Palomar College hosted Domestic Violence Unity Day Oct. 01 to show the impact domestic abuse and sexual abuse can have on Palomar College students and staff.
In honor of October being Domestic Violence Awareness month, Palomar officials wanted to let students know of the physical and mental health support Palomar’s health center and partner Center for Community Solutions has for victims who have faced abuse.
“Our domestic unity day event is intended to bring about awareness for students and educate them on healthy relationships and learn how to prevent unhealthy relationships that lead to sexual assault, domestic violence, dating violence, bullying and things of that nature,” Palomar Health Center staff assistant Lenka Schalke said.
Alongside Palomar’s health center is the Center for Community Solutions that provide services from attorneys who guide victims of abuse and assault through their cases to counselors and therapists who help victims feel heard.
“We really focus on the empowerment model,” CCS counselor leader Corinne Sylvestre said. “We want to focus on giving people options, making sure they know what their rights are, our resources. We are not there to have the savior role, where we want to tell people ‘this is what you should do, leave the relationship right away.’”
Sylvestre added that she believes it is important for victims to seek resources even though it is scary trying to find people who will listen to them without judgment.
“It’s normal to have fear,” Sylvestre said. “We try to make sure we focus on that we believe them, that people know it is never their fault what has happened, it is someone else’s decision to abuse or assault. We really want to work with people letting them know what their options are, that we won’t force them to make certain decisions or use certain services, but we definitely want to make sure we validate that it is a scary situation.”
In reply to the fear victims face when seeking refuge, CCS staff attorney Sadaf Hane added that, in today’s society, there is more openness to victims and more resources available that do not judge victims no matter their background.
“People are slowly coming to grip that reality, and it helps our model of prevention awareness,” Hane said. “The more we realize that the more people are willing to reach across those line and help other people, as opposed to staying in segregated camps. As far as the legal aspect goes we have incorporated legal services into our role, and I think it’s really incredible and life changing.”

■ **Source information**:
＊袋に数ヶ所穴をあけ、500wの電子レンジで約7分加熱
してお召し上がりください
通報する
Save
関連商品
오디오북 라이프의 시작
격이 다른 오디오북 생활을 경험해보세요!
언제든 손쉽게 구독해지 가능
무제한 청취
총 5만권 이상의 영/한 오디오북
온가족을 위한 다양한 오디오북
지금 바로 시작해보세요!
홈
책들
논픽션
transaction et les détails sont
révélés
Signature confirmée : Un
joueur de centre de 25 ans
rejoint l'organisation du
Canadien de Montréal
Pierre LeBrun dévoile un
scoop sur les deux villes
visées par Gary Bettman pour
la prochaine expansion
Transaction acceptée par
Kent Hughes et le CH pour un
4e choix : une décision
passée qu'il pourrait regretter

--

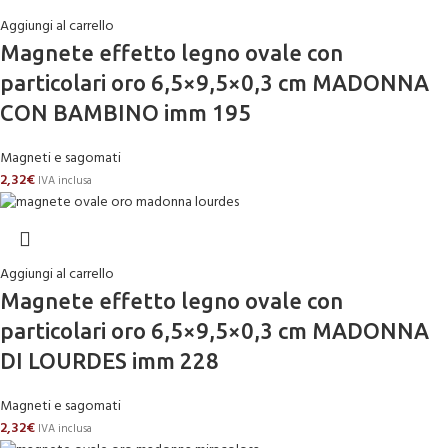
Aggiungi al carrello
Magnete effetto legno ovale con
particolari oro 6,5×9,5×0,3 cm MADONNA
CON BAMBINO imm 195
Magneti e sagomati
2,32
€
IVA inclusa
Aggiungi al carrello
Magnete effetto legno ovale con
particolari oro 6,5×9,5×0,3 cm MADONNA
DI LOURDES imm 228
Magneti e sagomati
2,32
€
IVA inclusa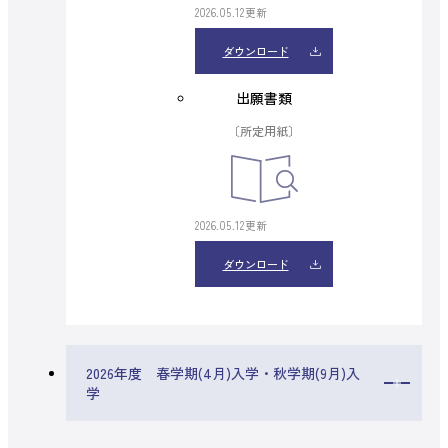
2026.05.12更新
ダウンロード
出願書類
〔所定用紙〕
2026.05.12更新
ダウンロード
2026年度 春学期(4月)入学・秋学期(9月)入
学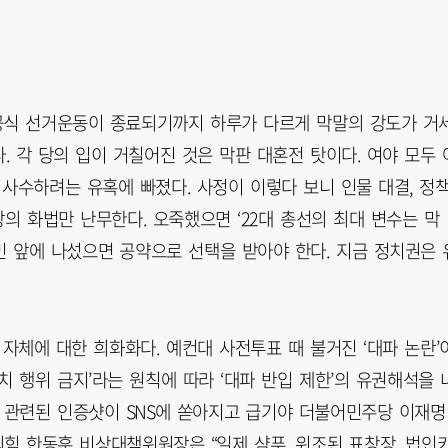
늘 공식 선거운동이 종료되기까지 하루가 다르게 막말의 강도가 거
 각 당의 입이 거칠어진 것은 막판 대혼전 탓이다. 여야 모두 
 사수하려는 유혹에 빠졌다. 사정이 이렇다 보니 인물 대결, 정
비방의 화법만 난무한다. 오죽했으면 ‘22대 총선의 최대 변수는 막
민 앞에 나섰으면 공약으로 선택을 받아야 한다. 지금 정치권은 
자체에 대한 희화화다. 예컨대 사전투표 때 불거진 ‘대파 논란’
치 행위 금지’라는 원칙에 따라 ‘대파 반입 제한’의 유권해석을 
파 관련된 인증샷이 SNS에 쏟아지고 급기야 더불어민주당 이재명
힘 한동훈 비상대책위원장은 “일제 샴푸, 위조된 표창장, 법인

■ **Work instruction 1**:
Decide whether each statement below agrees with the article on Palomar College's Domestic Violence Unity Day. Answer yes or no for each, and quote the words of the article that decide it.
(a) The event was tied to October being Domestic Violence Awareness Month.
(b) Corinne Sylvestre says CCS staff advise victims to leave the relationship right away.
(c) Sadaf Hane is a counselor with the Center for Community Solutions.
■ **Work instruction 2**:
Write the next few sentences of the article on Palomar College's Domestic Violence Unity Day, picking up after its final sentence.

■ **Task result 1**:
(a) Yes: "In honor of October being Domestic Violence Awareness month"
(b) No: "We are not there to have the savior role, where we want to tell people ‘this is what you should do, leave the relationship right away.’"
(c) No: "CCS staff attorney Sadaf Hane"

■ **Task result 2**:
Hane added that there are many different legal procedures a victim can go through.
Whether they need a child support order, a spousal support order so they can get back up on their feet, an accommodation under the law on campus or at work to make them feel safer to do their job, or whether it’s getting them a civil protective order so that abuser stays away under the umbrella of civil legal services.
“That victim-blaming culture permeates every facet of society,” Hane said. “I can speak to it in the legal system. I’ve had plenty of cases where even judges turn and blame the victim saying ‘you shouldn’t have been drinking that much, change your behavior.’ It shouldn’t be about the victim changing it should be about recognizing abuse. Perpetrators should be responsible for their behavior.”
Hane added that domestic abuse can go beyond hitting and verbal abuse, but can also lead to sexual abuse. Hane explained that many spouses face sexual abuse within the same relationships. Hane added that though it may not be commonly spoken about marital rape occurs often, and it is highly destructive to the victim’s health.
Hane added that she believes talking about abuse is one of the most important things everyone can do to help victims.
“I think just getting the word out there and bringing about more awareness whether it’s through presentations, article, editorials, or anything expressive helps people know there are others out there and resources out there for them,” Hane said. “Spreading awareness will hopefully change the paradigm and really embrace victims coming forward and talking about it.”